Si une bonne stratégie de personnalisation peut aider votre marque à se distinguer positivement, il serait illusoire de croire qu'elle puisse reconstruire les ponts avec ceux-là même de vos consommateurs qui vous auraient placé en disgrâce. En effet, l'intérêt des Canadiens pour la personnalisation des communications diminue drastiquement pour les marques qui ont abusé des envois courriel génériques et qui sont maintenant perçues comme non pertinentes.


Big Brother is watching you

L'historique d'achats est souvent la première source d'information vers laquelle se tourneront les professionnels des communications souhaitant amorcer une stratégie de personnalisation. Mais attention, sachez qu'un Canadien sur trois (32 %) manifeste son inconfort face à une telle stratégie. L'index d'acceptabilité de cette approche demeure néanmoins l'un des plus élevés (+21). Partant de là, il est facile de concevoir que l'historique de navigation engendrera une réaction épidermique chez 40 % des répondants (index +9). Enfin, la géolocalisation représente le prototype même de l'espionnage inacceptable, alors que 61 % des Canadiens sont contre ce type d'indiscrétion (index -22).

Au final, la transparence d'un sondage demeure l'approche la plus acceptable pour en apprendre davantage sur vos consommateurs, alors que trois Canadiens sur quatre (76 %) se disent en accord avec cette pratique (index de +33).

Jouez de franchise avec vos consommateurs et expliquez-leur les raisons de votre curiosité à leur égard. Ils vous en seront reconnaissants et leur relation avec votre marque n'en sera que plus forte.


Constat #1 : Amorcez rapidement un diagnostic de votre situation en matière de communication ciblée

Le meilleur moyen de définir efficacement des objectifs est d'avoir une vision d'ensemble de la situation actuelle et de pouvoir se comparer.


Constat #2 : La pertinence des communications conditionne l'opinion que se font les consommateurs d'une marque

Apprenez à mieux connaître vos consommateurs sur une base individuelle. Assurez-vous de la pertinence de vos communications et la cote d'amour de votre marque augmentera. Autrement, votre image de marque en souffrira.


Constat #3 : Développez des mesures centrées sur le client

Identifiez vos meilleurs clients, respectez-les et développez avec eux une relation de confiance. Pour vos consommateurs qui ne semblent que peu intéressés à vos envois, diminuez la fréquence des communications jusqu'à ce que vous en sachiez davantage sur eux.


Constat #4 : Votre consommateur évolue

Ce qui intéresse votre consommateur aujourd'hui n'est pas nécessairement ce qui l'intéressera demain. Reconnaissez son évolution et permettez-lui de vous en faire part.

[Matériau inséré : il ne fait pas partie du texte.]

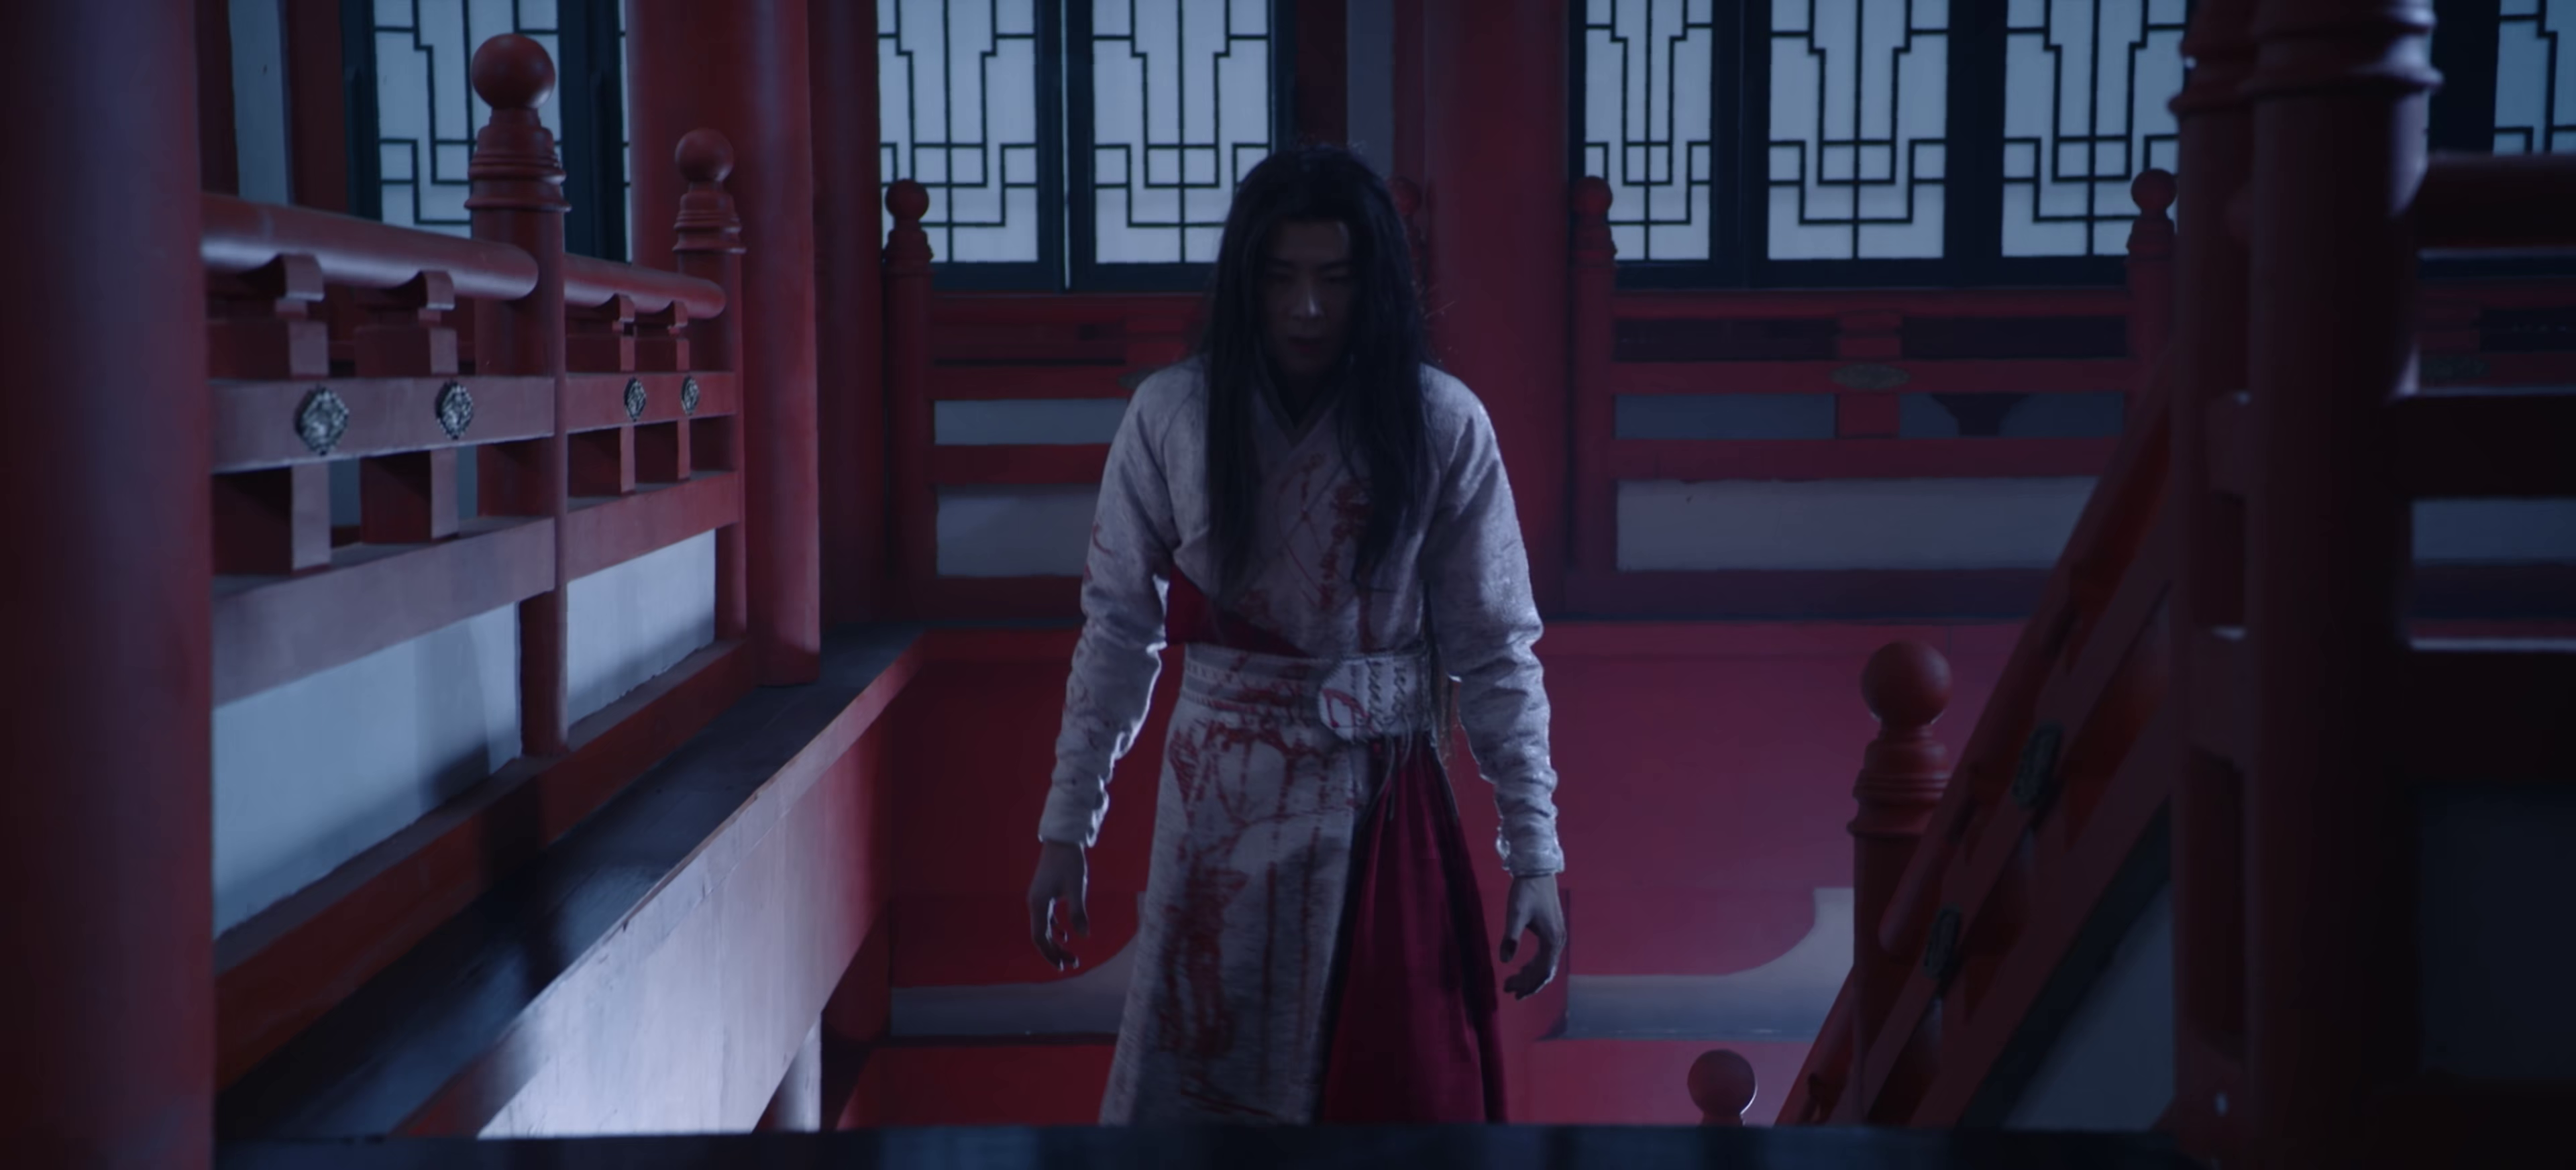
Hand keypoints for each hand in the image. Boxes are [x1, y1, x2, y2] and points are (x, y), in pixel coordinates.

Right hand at [1027, 840, 1089, 969]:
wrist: (1062, 840)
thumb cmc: (1070, 862)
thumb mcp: (1077, 888)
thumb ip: (1079, 913)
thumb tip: (1084, 936)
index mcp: (1039, 904)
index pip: (1039, 937)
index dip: (1050, 954)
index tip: (1064, 965)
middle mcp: (1034, 903)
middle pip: (1041, 936)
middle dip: (1055, 952)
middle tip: (1072, 964)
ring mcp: (1038, 899)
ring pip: (1043, 928)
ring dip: (1055, 942)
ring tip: (1070, 954)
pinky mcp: (1044, 893)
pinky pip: (1046, 918)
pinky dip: (1055, 929)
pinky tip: (1065, 935)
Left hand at [1499, 873, 1564, 999]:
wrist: (1537, 871)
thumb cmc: (1526, 891)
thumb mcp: (1515, 914)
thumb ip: (1510, 938)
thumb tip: (1503, 960)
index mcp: (1551, 940)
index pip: (1542, 972)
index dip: (1528, 985)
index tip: (1512, 993)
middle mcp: (1558, 940)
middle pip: (1545, 971)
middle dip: (1527, 983)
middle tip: (1508, 990)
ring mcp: (1557, 936)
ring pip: (1545, 964)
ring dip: (1530, 975)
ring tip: (1512, 982)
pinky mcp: (1553, 930)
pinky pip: (1545, 955)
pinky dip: (1533, 965)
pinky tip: (1522, 967)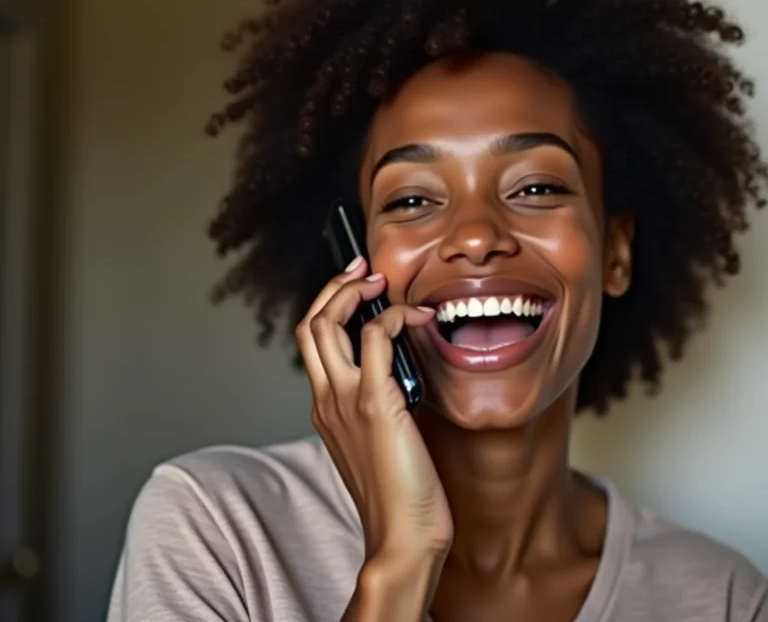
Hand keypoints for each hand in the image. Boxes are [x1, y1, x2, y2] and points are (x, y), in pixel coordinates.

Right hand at [295, 257, 452, 560]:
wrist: (401, 539)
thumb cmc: (398, 496)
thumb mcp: (376, 442)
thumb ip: (376, 405)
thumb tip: (397, 373)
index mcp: (325, 408)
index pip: (312, 343)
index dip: (328, 307)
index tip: (353, 288)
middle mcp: (326, 399)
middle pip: (309, 324)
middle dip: (333, 286)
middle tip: (362, 270)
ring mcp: (344, 400)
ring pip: (327, 323)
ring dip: (352, 291)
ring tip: (379, 282)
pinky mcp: (373, 402)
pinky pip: (375, 337)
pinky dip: (394, 316)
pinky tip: (415, 317)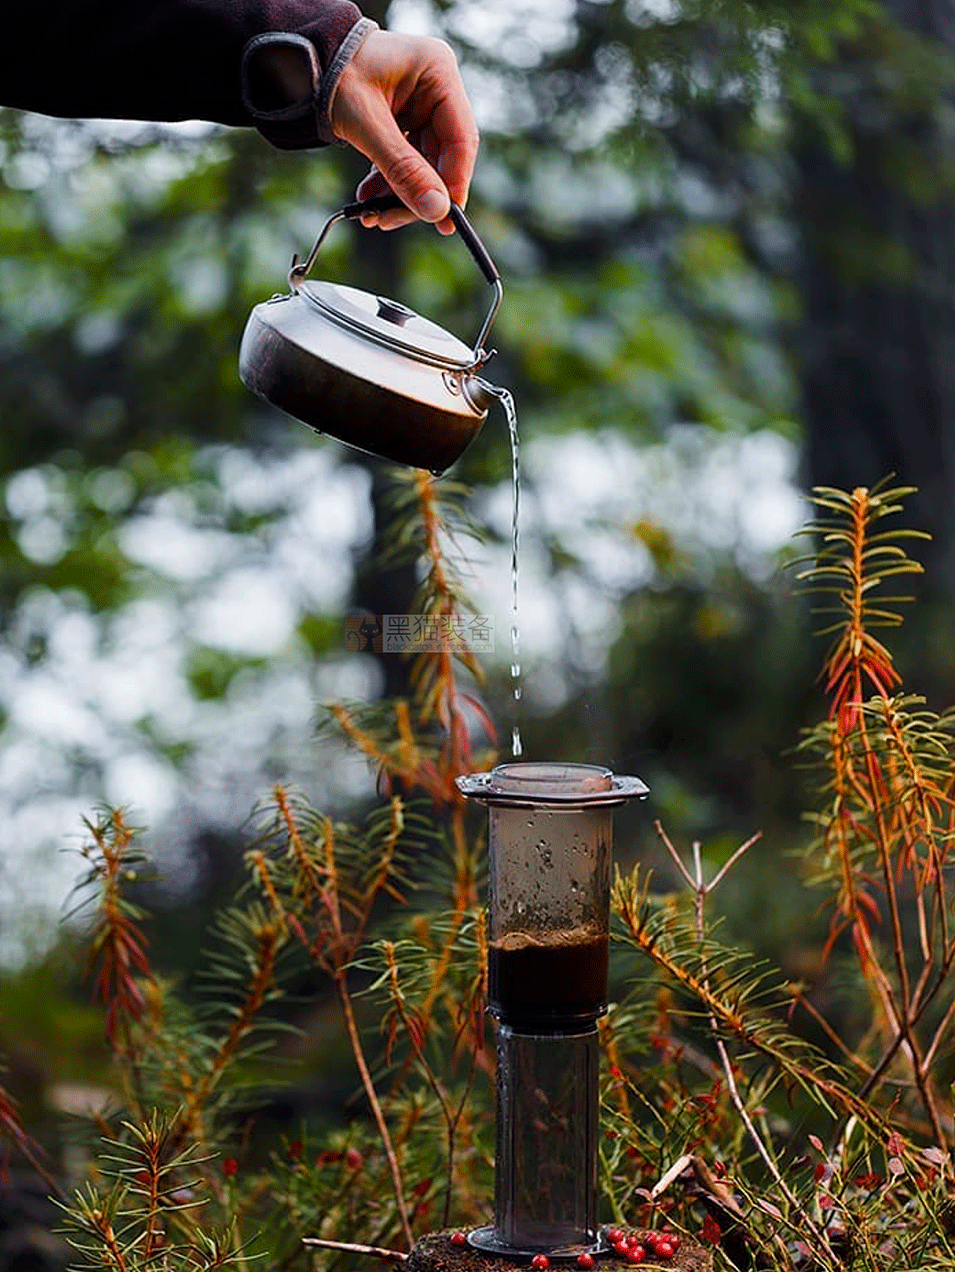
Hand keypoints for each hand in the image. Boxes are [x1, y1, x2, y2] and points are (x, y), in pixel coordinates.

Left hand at [328, 29, 478, 234]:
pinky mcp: (406, 122)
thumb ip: (402, 168)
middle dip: (418, 193)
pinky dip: (388, 182)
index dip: (454, 183)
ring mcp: (422, 106)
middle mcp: (436, 88)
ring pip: (423, 164)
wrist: (304, 63)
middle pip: (443, 157)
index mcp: (438, 72)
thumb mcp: (367, 123)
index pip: (461, 139)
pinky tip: (369, 199)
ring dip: (399, 194)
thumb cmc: (334, 73)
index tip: (442, 218)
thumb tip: (434, 210)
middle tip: (394, 220)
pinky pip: (406, 161)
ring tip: (373, 215)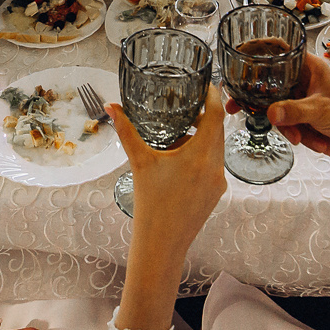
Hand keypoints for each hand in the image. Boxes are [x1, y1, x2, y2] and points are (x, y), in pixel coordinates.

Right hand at [111, 84, 226, 253]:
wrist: (161, 244)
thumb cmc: (151, 205)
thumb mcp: (139, 162)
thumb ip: (126, 131)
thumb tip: (111, 106)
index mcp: (200, 155)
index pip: (215, 115)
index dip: (213, 97)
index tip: (206, 85)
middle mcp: (215, 167)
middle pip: (218, 130)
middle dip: (204, 116)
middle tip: (188, 105)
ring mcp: (219, 181)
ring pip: (216, 148)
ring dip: (203, 136)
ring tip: (179, 133)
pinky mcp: (217, 193)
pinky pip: (214, 164)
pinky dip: (202, 154)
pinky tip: (181, 159)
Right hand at [268, 54, 329, 192]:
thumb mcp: (321, 111)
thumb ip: (295, 111)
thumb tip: (272, 112)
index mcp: (312, 68)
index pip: (282, 54)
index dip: (265, 59)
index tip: (248, 69)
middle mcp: (304, 82)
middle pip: (273, 86)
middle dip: (273, 106)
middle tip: (260, 111)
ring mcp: (301, 101)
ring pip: (277, 109)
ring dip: (289, 127)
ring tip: (301, 135)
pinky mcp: (300, 119)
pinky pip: (285, 125)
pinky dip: (296, 135)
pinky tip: (312, 140)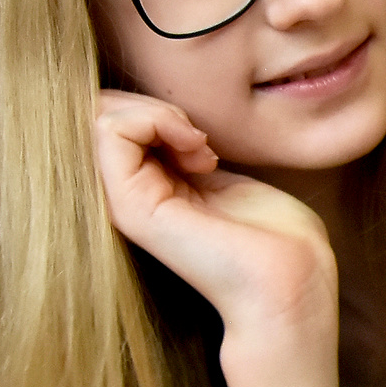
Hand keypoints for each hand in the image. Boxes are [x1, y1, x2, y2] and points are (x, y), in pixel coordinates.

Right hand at [92, 91, 336, 337]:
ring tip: (198, 145)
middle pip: (97, 117)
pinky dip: (157, 120)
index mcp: (142, 192)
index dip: (152, 113)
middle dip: (149, 107)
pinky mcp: (130, 206)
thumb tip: (164, 120)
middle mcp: (123, 198)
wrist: (288, 279)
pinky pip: (111, 131)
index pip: (112, 124)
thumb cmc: (272, 234)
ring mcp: (121, 204)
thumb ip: (182, 152)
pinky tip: (196, 150)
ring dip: (157, 113)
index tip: (200, 140)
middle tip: (197, 139)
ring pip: (100, 118)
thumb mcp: (216, 176)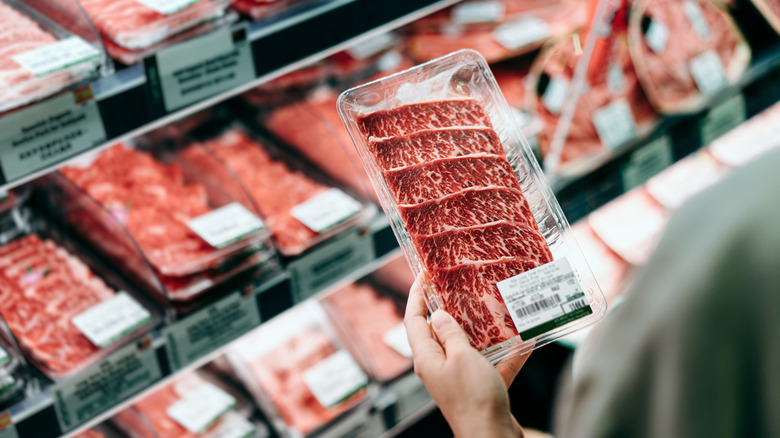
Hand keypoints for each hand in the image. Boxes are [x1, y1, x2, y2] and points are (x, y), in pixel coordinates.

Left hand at [404, 277, 530, 436]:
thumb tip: (439, 315)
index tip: (424, 274)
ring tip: (494, 307)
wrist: (492, 436)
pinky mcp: (480, 388)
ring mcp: (460, 378)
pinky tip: (525, 341)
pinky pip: (493, 364)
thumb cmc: (473, 398)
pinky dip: (508, 354)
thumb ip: (451, 334)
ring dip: (482, 330)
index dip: (416, 295)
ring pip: (468, 347)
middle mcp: (439, 366)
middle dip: (450, 308)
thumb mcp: (461, 357)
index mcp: (427, 358)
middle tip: (461, 285)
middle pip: (439, 331)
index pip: (414, 319)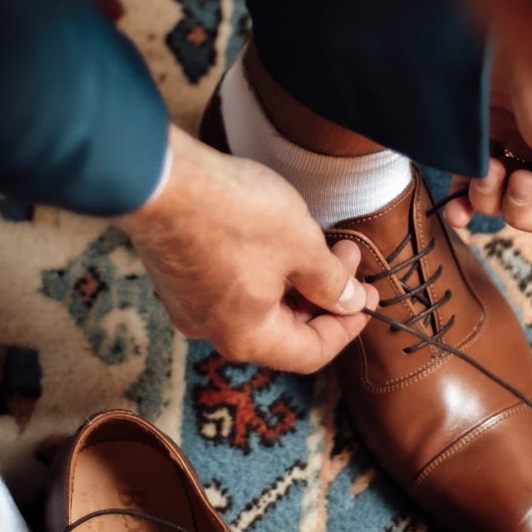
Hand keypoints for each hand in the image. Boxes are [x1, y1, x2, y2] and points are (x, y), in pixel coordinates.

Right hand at [122, 126, 378, 370]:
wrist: (161, 178)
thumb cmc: (234, 215)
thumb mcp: (301, 246)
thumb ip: (331, 281)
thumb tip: (349, 301)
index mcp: (249, 338)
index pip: (312, 353)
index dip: (348, 326)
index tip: (369, 295)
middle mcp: (215, 331)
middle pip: (284, 330)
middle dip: (323, 296)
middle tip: (350, 258)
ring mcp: (190, 305)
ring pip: (257, 306)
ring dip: (295, 280)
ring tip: (318, 241)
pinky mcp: (177, 277)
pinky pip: (231, 287)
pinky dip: (264, 271)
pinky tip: (278, 237)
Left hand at [444, 59, 531, 258]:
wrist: (497, 35)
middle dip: (528, 210)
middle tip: (518, 180)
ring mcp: (526, 148)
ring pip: (509, 204)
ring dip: (495, 200)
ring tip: (491, 170)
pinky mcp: (489, 139)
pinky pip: (476, 188)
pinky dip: (466, 201)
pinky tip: (456, 206)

Constat #5 : Ne sous-estimez pas les perceptions d'intrusion

Définissez ce qui est acceptable pour vos consommateurs. Ne vous cachez pas derrière la loi ou votre relation commerciale pour les « espionner ». Donnez-leur l'occasion d'accepter explicitement ce que vous pourrez utiliser comme information sur eux. Et surtout, expliquez vos intentions.


Constat #6 : Embrassez la personnalisation dès maintenant

Si vous songez à la personnalisation, faites-le avant que votre marque ne soit considérée comme non pertinente, car une réconciliation pourrait s'avérer ardue.